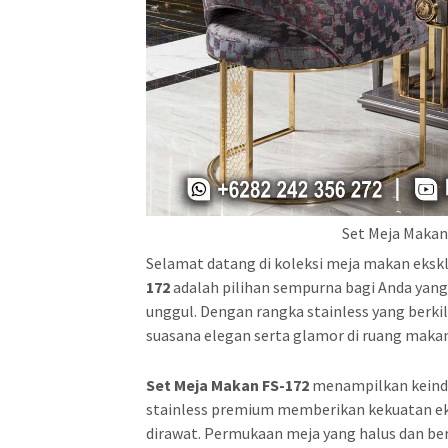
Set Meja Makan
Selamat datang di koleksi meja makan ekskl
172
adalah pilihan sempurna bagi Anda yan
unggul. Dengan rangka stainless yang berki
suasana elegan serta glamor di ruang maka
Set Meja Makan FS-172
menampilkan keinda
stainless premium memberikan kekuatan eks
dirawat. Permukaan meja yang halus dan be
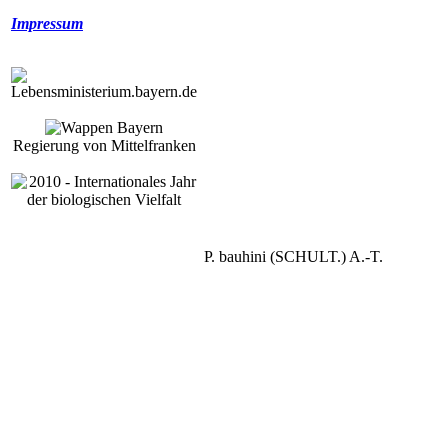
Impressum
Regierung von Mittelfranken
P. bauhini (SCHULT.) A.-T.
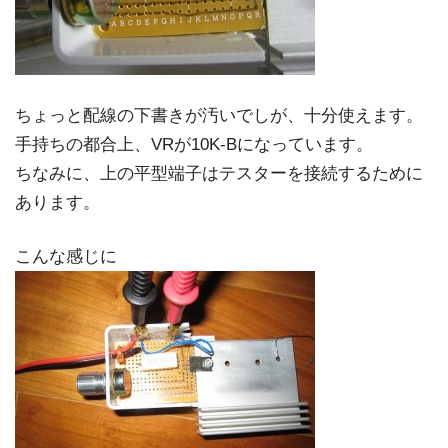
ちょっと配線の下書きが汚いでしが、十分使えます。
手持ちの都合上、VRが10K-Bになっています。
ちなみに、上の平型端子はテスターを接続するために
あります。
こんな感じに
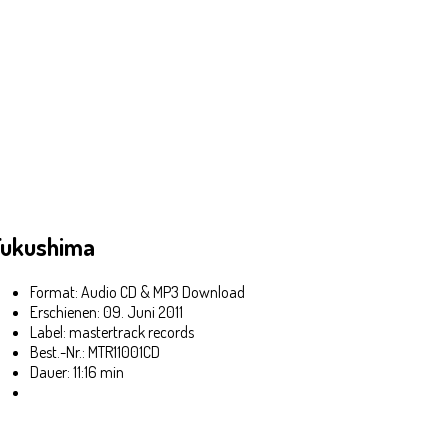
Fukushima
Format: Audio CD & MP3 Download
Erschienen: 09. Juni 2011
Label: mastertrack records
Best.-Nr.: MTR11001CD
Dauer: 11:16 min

---

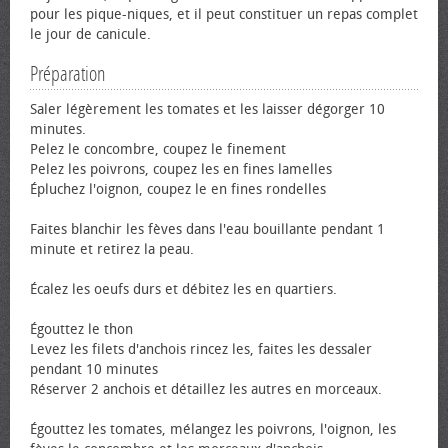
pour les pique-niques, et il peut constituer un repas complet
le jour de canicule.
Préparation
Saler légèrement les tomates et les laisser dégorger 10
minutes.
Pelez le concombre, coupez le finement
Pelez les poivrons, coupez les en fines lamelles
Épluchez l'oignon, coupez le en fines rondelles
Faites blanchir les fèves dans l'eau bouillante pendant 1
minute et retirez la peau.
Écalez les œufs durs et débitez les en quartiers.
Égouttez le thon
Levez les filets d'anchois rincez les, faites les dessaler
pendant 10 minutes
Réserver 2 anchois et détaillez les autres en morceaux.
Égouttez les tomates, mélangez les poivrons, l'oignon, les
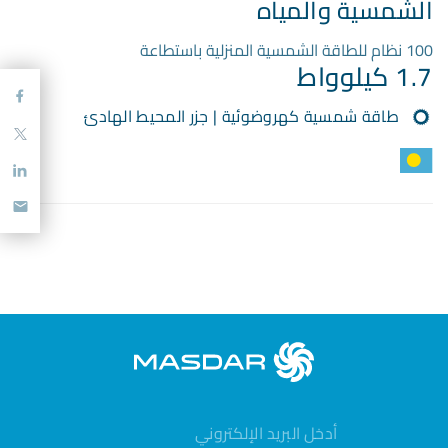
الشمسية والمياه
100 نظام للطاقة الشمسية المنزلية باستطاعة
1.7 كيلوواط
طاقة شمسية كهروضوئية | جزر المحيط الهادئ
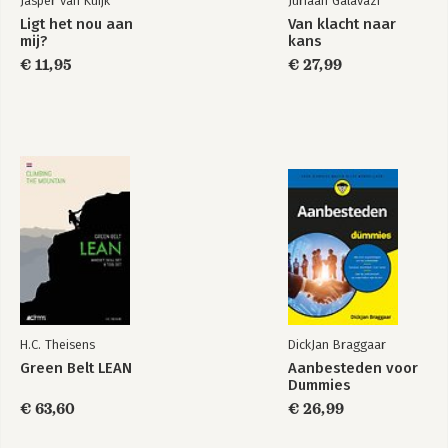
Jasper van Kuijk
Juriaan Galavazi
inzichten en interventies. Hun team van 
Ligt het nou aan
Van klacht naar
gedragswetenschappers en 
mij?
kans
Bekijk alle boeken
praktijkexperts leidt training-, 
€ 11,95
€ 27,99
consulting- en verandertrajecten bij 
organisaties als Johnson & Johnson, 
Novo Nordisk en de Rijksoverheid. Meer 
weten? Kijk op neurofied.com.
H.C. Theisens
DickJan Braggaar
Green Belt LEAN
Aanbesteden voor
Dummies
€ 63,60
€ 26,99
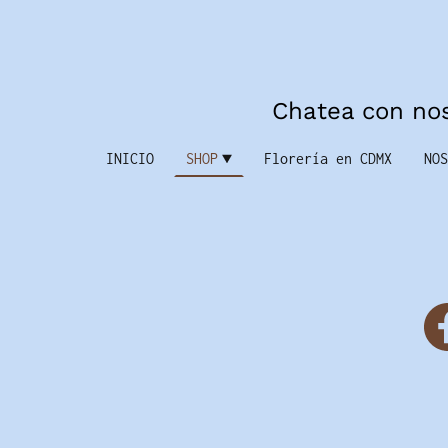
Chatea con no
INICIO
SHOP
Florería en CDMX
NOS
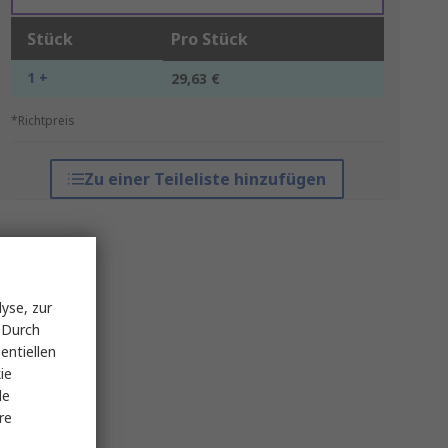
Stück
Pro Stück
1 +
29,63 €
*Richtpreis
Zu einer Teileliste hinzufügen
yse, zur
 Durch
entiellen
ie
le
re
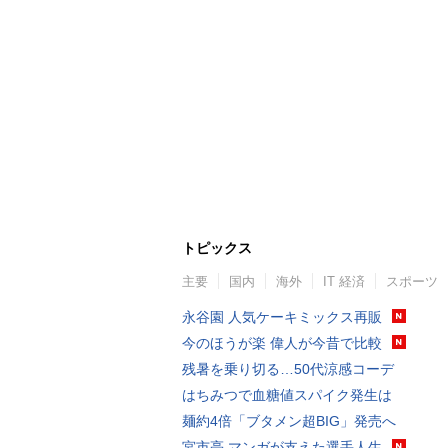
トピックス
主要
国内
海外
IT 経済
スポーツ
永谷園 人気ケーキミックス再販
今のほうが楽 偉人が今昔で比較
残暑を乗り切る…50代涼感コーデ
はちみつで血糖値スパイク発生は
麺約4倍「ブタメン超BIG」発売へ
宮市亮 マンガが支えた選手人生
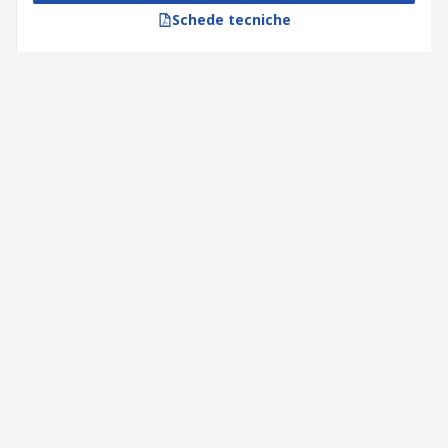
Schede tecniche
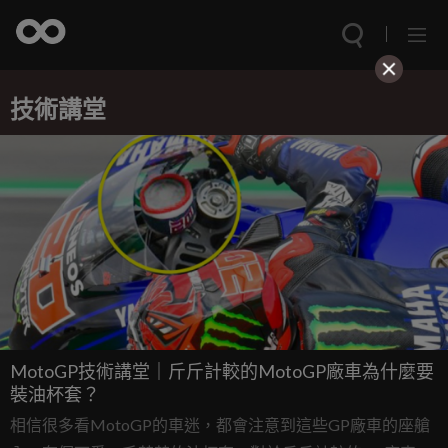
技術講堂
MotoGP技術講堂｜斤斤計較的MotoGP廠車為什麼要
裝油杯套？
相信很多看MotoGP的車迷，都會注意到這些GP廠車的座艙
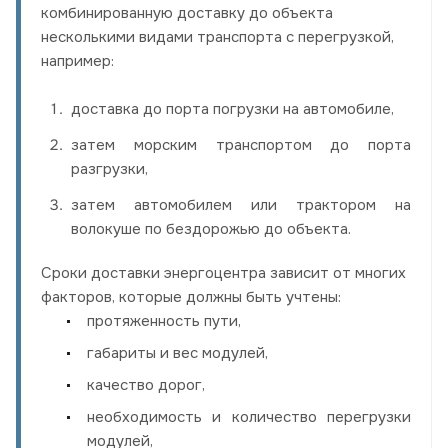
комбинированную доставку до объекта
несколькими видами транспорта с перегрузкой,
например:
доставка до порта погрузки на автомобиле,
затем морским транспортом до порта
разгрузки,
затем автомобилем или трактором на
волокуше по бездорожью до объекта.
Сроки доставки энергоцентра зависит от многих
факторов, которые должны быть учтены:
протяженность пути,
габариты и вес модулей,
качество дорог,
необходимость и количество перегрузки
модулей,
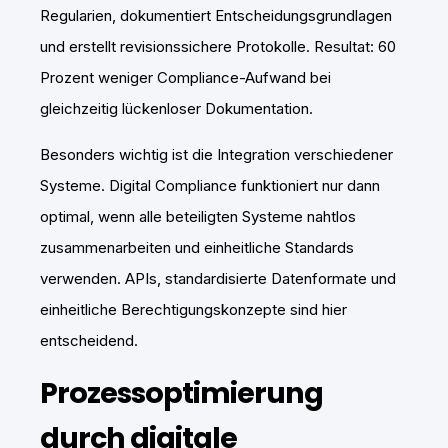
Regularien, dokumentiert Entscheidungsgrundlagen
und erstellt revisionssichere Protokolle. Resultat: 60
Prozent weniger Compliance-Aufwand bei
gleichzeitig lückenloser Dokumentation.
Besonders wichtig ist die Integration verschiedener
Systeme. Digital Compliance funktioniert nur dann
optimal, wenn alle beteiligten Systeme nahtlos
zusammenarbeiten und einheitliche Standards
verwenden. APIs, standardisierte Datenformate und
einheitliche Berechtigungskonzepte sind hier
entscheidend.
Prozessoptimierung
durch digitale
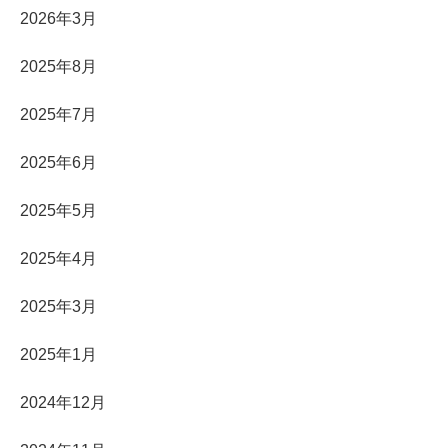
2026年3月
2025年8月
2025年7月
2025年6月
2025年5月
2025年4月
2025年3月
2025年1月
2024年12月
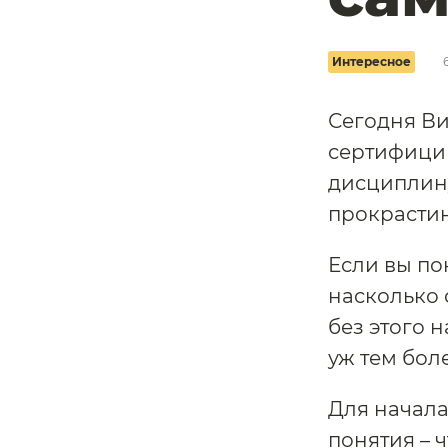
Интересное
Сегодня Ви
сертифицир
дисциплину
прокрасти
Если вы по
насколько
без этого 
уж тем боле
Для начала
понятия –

• **Brief**
In the entries above, find the line with "weten? Kijk op neurofied.com." and the line with "Сроки доставки энергоцентра зависит от многих". Write out exactly those two lines and every line between them, pictures excluded.

• **Answer to this task**
weten? Kijk op neurofied.com.
H.C. Theisens
DickJan Braggaar
Green Belt LEAN
Aanbesteden voor
Dummies
€ 63,60
€ 26,99
Chatea con no
INICIO
SHOP
Florería en CDMX
NOS
Stück
Pro Stück
1 +
29,63 €
*Richtpreis
Zu einer Teileliste hinzufügen
yse, zur
 Durch
entiellen
ie
le
re
トピックス
主要
国内
海外
IT 経済
スポーツ
永谷園 人気ケーキミックス再販
今のほうが楽 偉人が今昔で比較
残暑を乗り切る…50代涼感コーデ
はちみつで血糖値スパイク発生は
麺約4倍「ブタメン超BIG」発売へ
宮市亮 マンガが支えた選手人生
Schede tecniche
技術講堂
MotoGP技術講堂｜斤斤計較的MotoGP廠車為什麼要
裝油杯套？
相信很多看MotoGP的車迷，都會注意到這些GP廠車的座艙
комбинированную доставку до объекта
несколькими видами транспорта с перегрузкой,
например:
доставка до порта погрузки на автомобиле,
затем морским транспортом до порта
разгрузки,
затем автомобилем или трактором на
волокуше по бездорожью до объекта.
Сроки доставки энергоцентра зависит от многих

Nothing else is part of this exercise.